Тщательно рассматривая спектр интересов политического истеблишмента в данный момент времени, наш гипотетический кандидат, безусловно, захочет избежать отчуждения наиболее могущественных, укоренившихся в системе заинтересованных групп. Тем не менее он не может позволить себе, чтобы его отождествляли с «топтанием на месте», поскольку он также чувствует страстное желание элит найти способы вывести страну из сложной ситуации, оставшейся от его предшественника. В этот момент мы достигаем предела возможностей структурного подхода к прогнозированию лидерского поведения. Ведущие роли коммунистической партии, военно-промышленного комплекса, экономических плановиков и органов безопасности оставались неизменными на протяжении всего постсталинского периода, однако стратегии лидерства в вопросах объединения интересов различных институтов, выборочного игнорирования интересов некоторых из этих институтов и апелляций к интересам и идентичностям более широких слоев сильно варьировались.

Эти вариации были в большей степени продуктом собственных идей и стратегий конкурирующих политиков, чем институциональных структур: идеи о том, как сочетать старое и новое; политические стратегии, сформулированные в условиях полнейшей неопределенности относительно того, что может сработать; идеи и стратегии, распространяющиеся с намерением застолбить политическую нишу для себя и лишить ее своих конкурентов. Ценность подхода, основанного на укреплении авторитета, состоит в том, что, не отрицая ограничивающего воздействия структур, он позволяет подчеркнуть стремление лидеров к разработке и обоснованию программ, которые невозможно предсказать только на основе знаний о структуре политической организации и сути интересов групп, доминирующих в политическом устройстве[9]. Структурный подход особенно плохо подходит для прогнозирования эффективности стратегий лидерства, когда система находится в кризисе, как это было после первых попыток Горбачева трансформировать систему. В тот момент взаимодействие между стратегиями лидерства, разрушающимися структурами и только что мобилизованными социальными силами было гораздо более многовариантным.

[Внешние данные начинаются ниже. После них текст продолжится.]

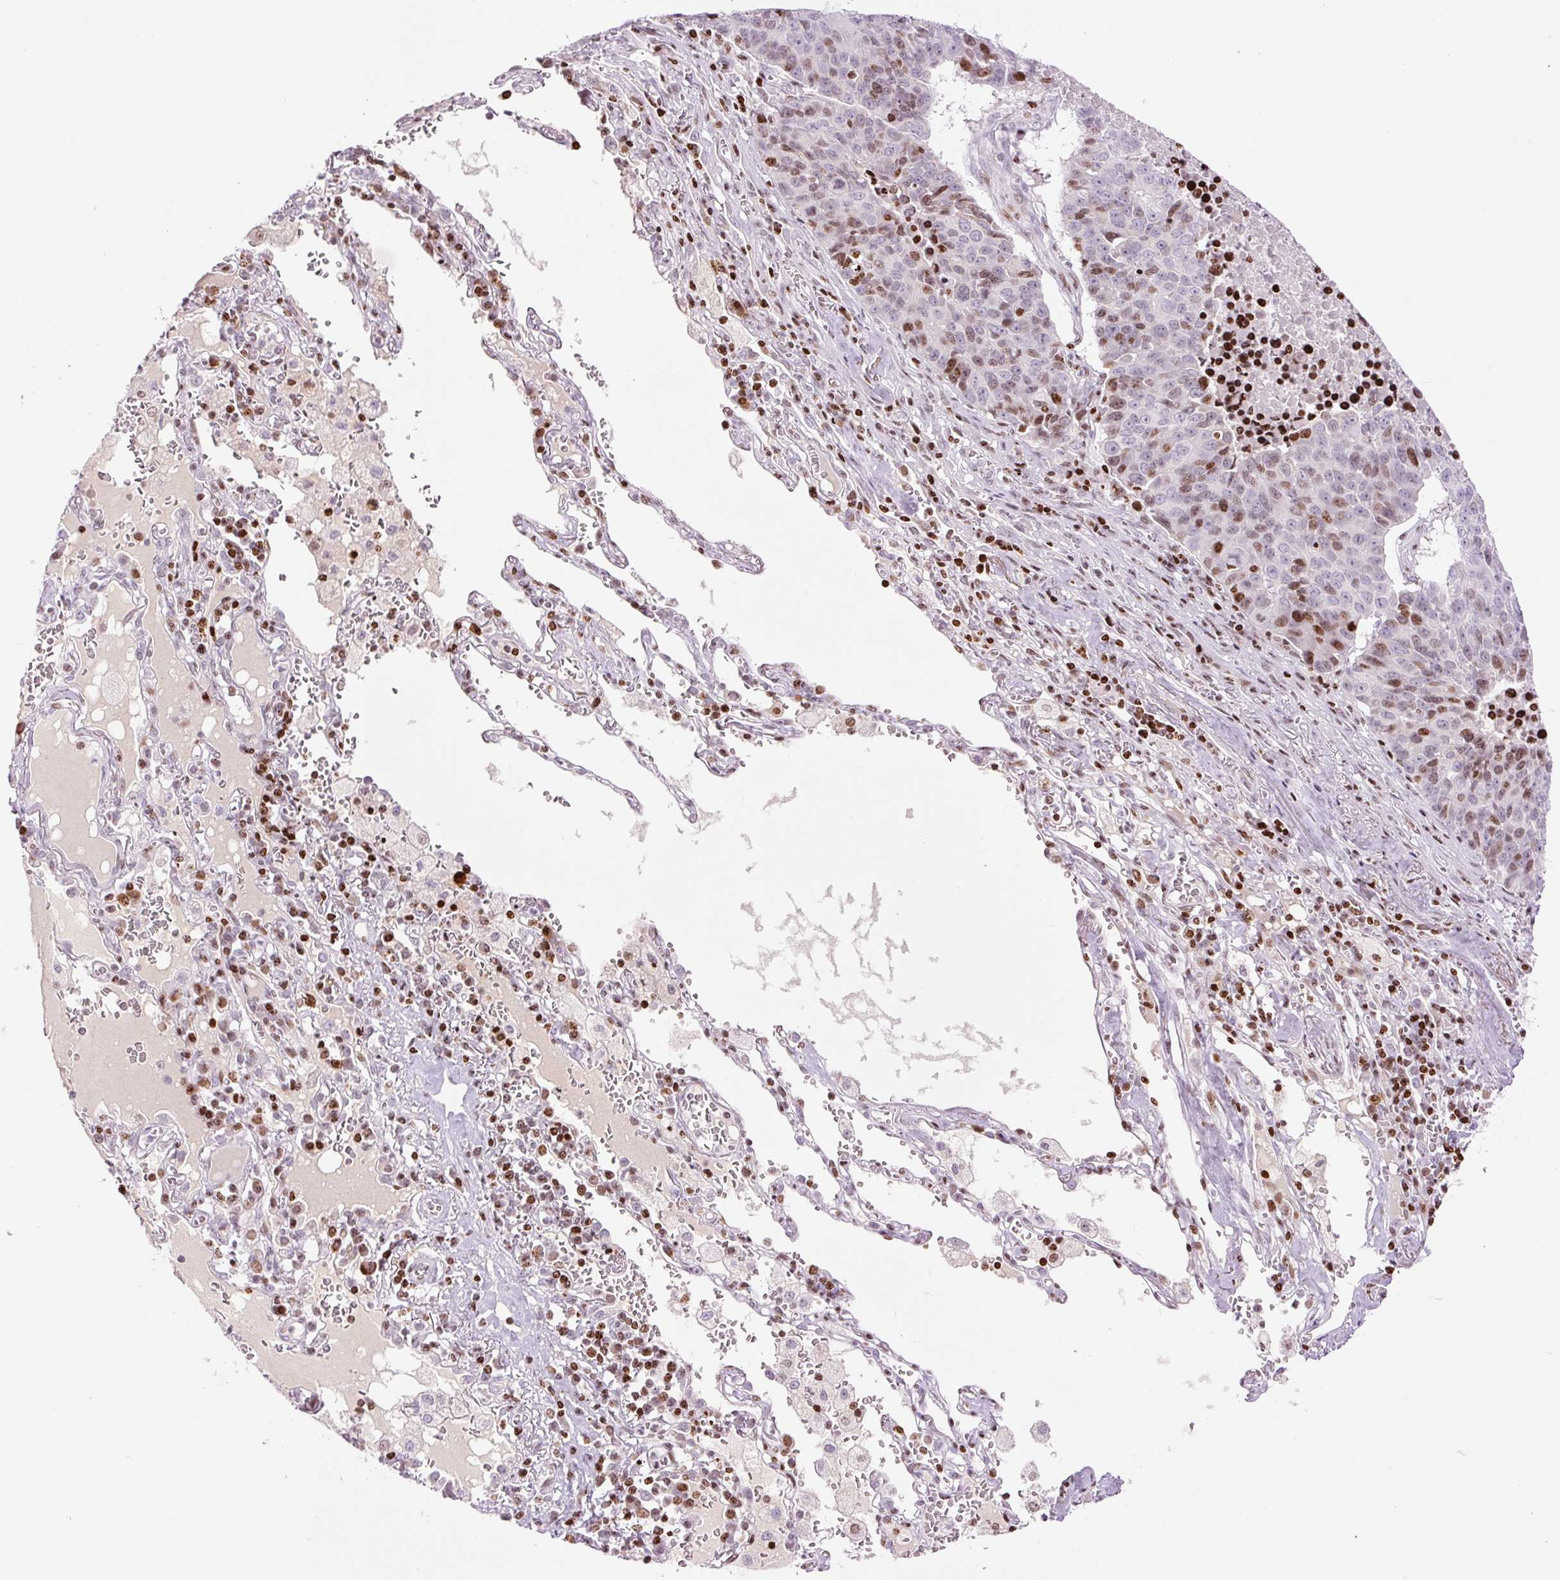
{"staining": {"intensity": "moderate", "quantity": "25%-75%", "location": "nuclear"}, "tissue": "lung cancer", "cell_type": "Tumor cells", "image_type": "cancer", "snomed": [{"axis": "morphology", "description": "Squamous cell carcinoma, NOS"}, {"axis": "topography", "description": "Lung"}], "caption": "Moderate nuclear staining for a protein is seen in approximately 25%-75% of tumor cells of lung cancer using IHC.", "gene": "TMEM177", "patient": {"sex": "female", "age": 66}}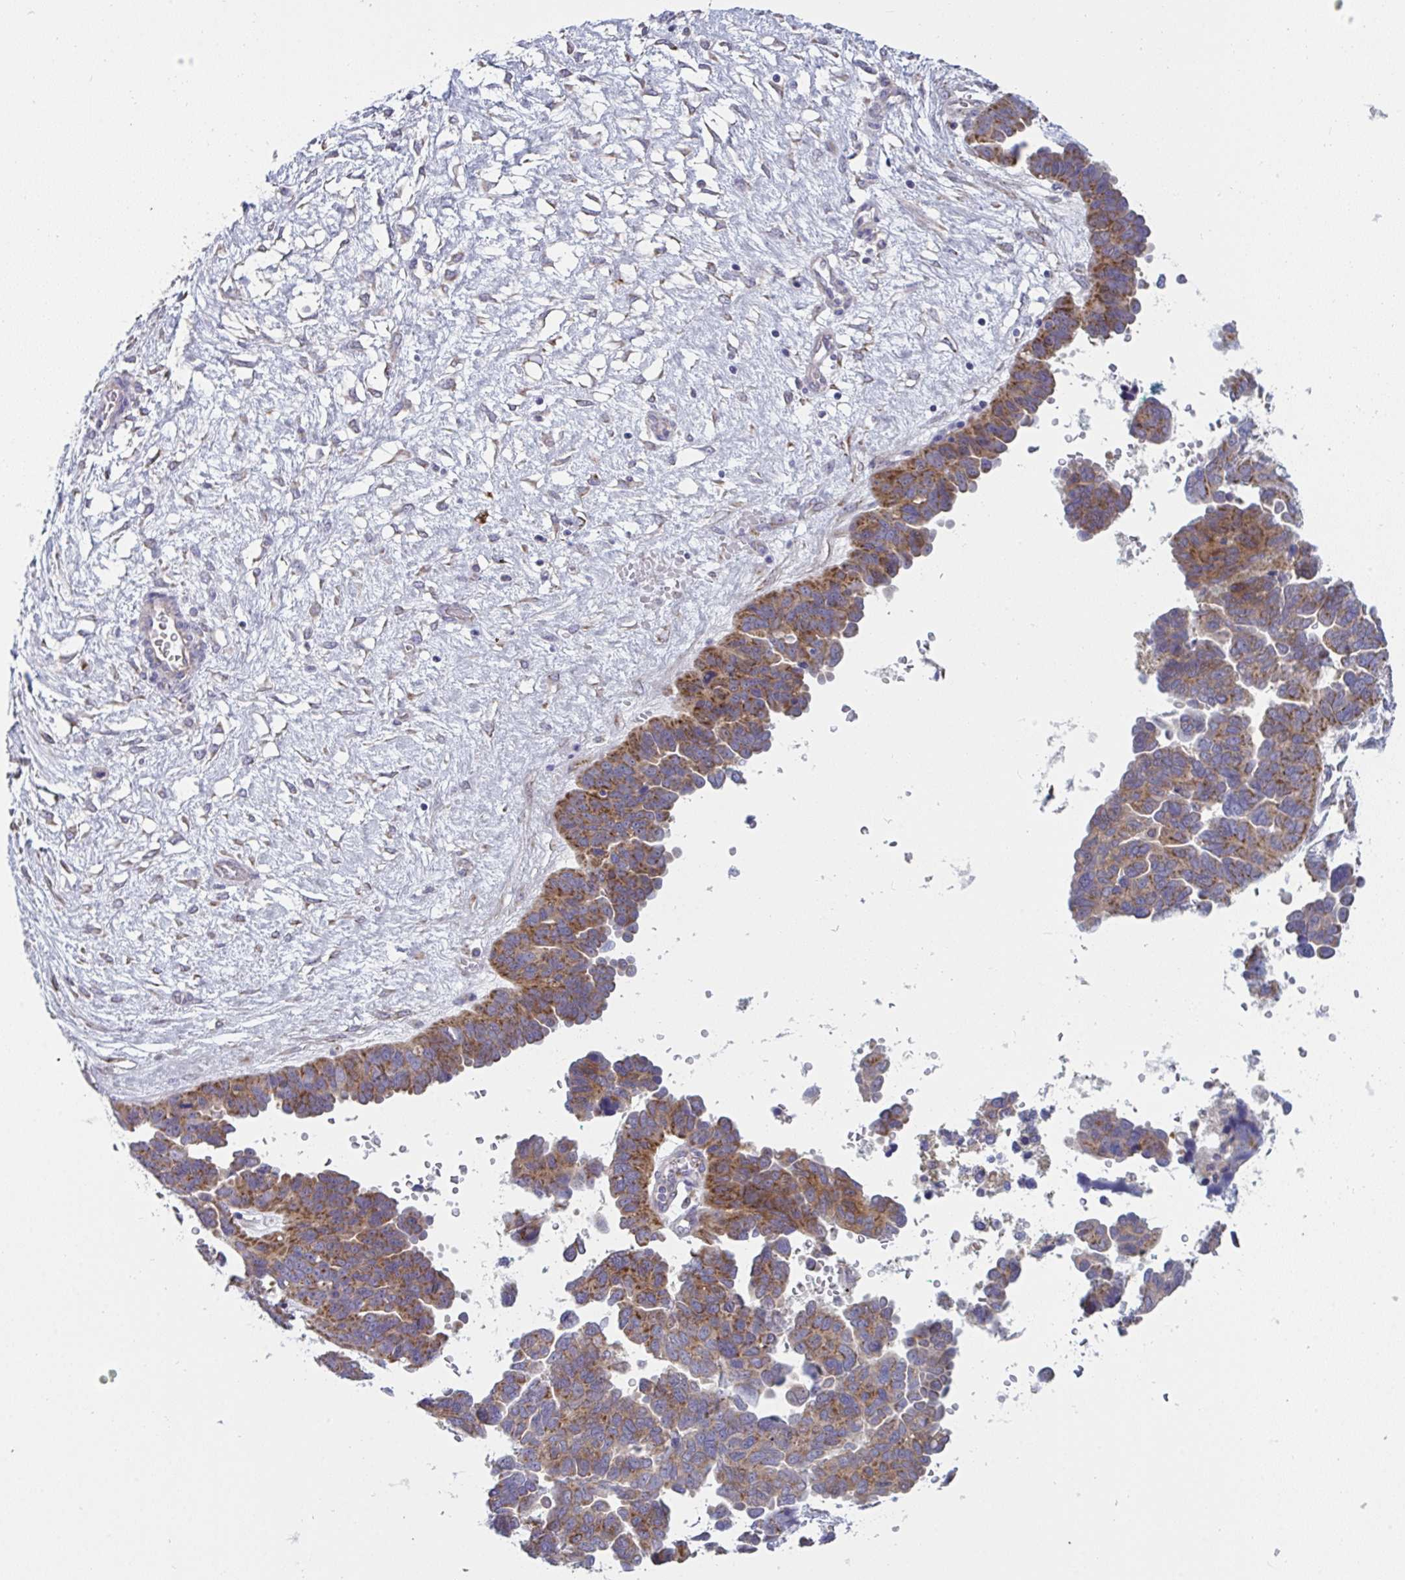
{"staining": {"intensity": "moderate", "quantity": "25%-75%", "location": "cytoplasmic/membranous"}, "tissue": "ovarian cancer", "cell_type": "Tumor cells", "image_type": "cancer", "snomed": [{"axis": "morphology", "description": "Cystadenocarcinoma, serous, NOS"}, {"axis": "topography", "description": "Ovary"}], "caption": "IHC histopathology image of ovarian serous cystadenocarcinoma stained for a protein (brown), which exhibits medium levels of moderate cytoplasmic/membranous staining in approximately 25%-75% of tumor cells.", "gene": "MRPS2", "patient": {"sex": "female", "age": 64}}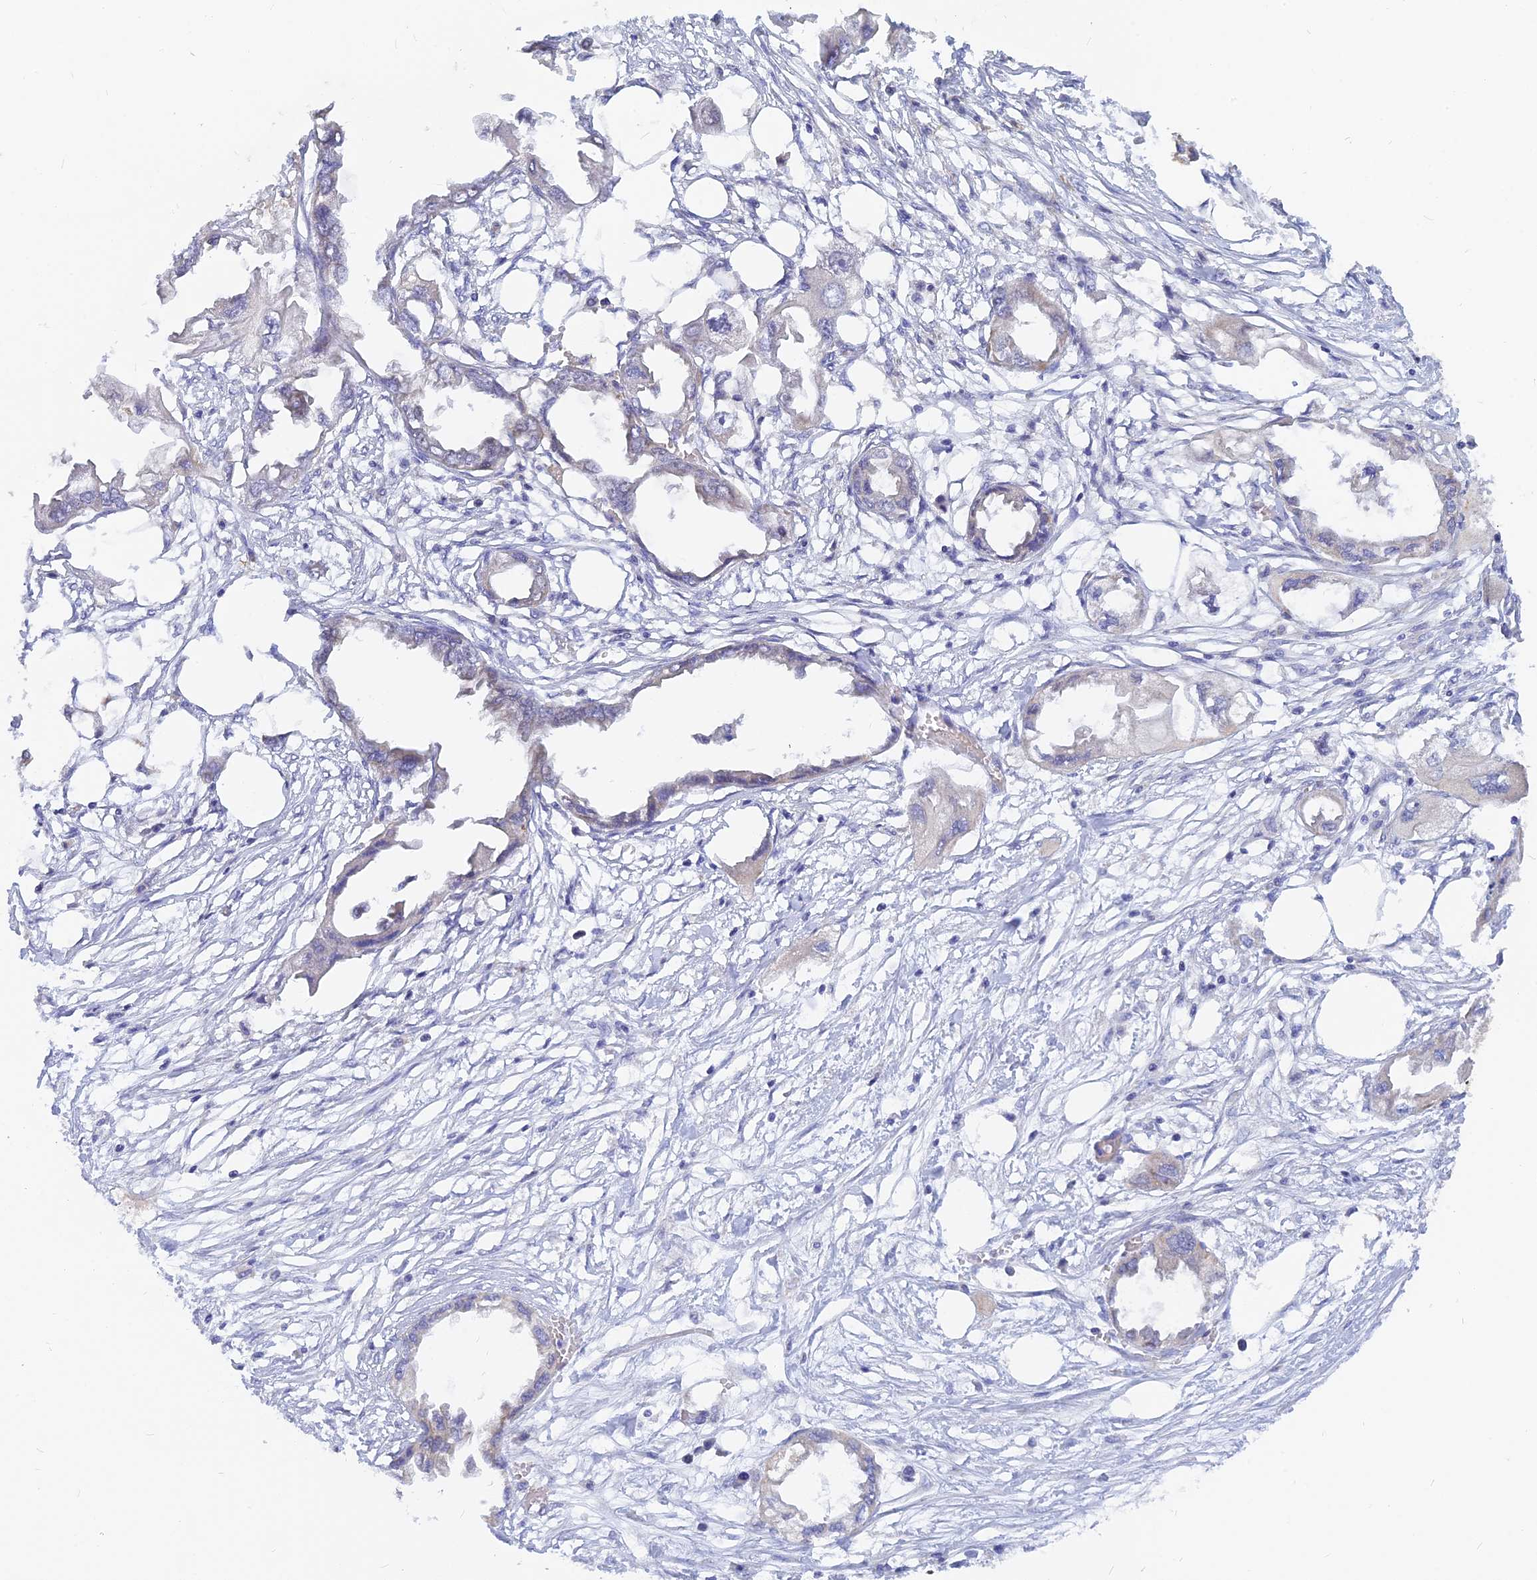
{"staining": {"intensity": "negative", "quantity": "none", "location": "none"}, "tissue": "endometrial cancer", "cell_type": "Tumor cells", "image_type": "cancer", "snomed": [{"axis": "morphology", "description": "Adenocarcinoma, NOS"}, {"axis": "morphology", "description": "Adenocarcinoma, metastatic, NOS"}, {"axis": "topography", "description": "Adipose tissue"}, {"axis": "topography", "description": "Endometrium"}], "caption": "There is no significant expression in tumor cells of endometrial adenocarcinoma.", "gene": "CACNA1B", "patient": {"sex": "female", "age": 67}}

Еще один принципиально важный фактор, который нельзя предсказать, просто зная структуры и интересы режима, – это настрой общественного мнения внутри политического истеблишмента в момент смены власти. Этот настрой влияет на стратегии, которых придерживаются политические конкуренты. После Сталина среди политического истеблишмента и интеллигенции присутствовало широко распространенное (хотя и далеко не единодушное) стремление вернуть людям и элите чувство физической безопасности; это чувство сосуществовало со стремлением различных кругов политического истеблишмента восстановить ощущение динамизма, «заставить страну снова двигаться». Сосуществование этих осязаемых чувств означало как то, что «движение» не должно идти в русле сохранения сталинизма, так и то, что обещанная кадрам физическая безопасность не выльется в политический застой. Хрущев чувствовал эти стремления, разделял их, играл на них и работал над формированием их политического выражения. Напротив, после Хрущева официальные лица партии и государства мечтали в первую очередь о периоде спокойствия и предсказуемости, который упорядочил бы и гарантировал их материальные привилегии, безопасность работы и их защищенность как от неуправляемой массовой критики, так и от произвола лидеров. В то же время они надеялись на руководство, которое устранит экономический и административный беспорядок последних лет правления Хрущева. Брежнев почувствовал эти желания, разделил их и откликнулся на них.

вернуться

9

Как однажды написал Кейнс: «Я уверен, что власть корыстных интересов сильно преувеличена по сравнению с постепенным распространением идей» [Keynes 1936: 383].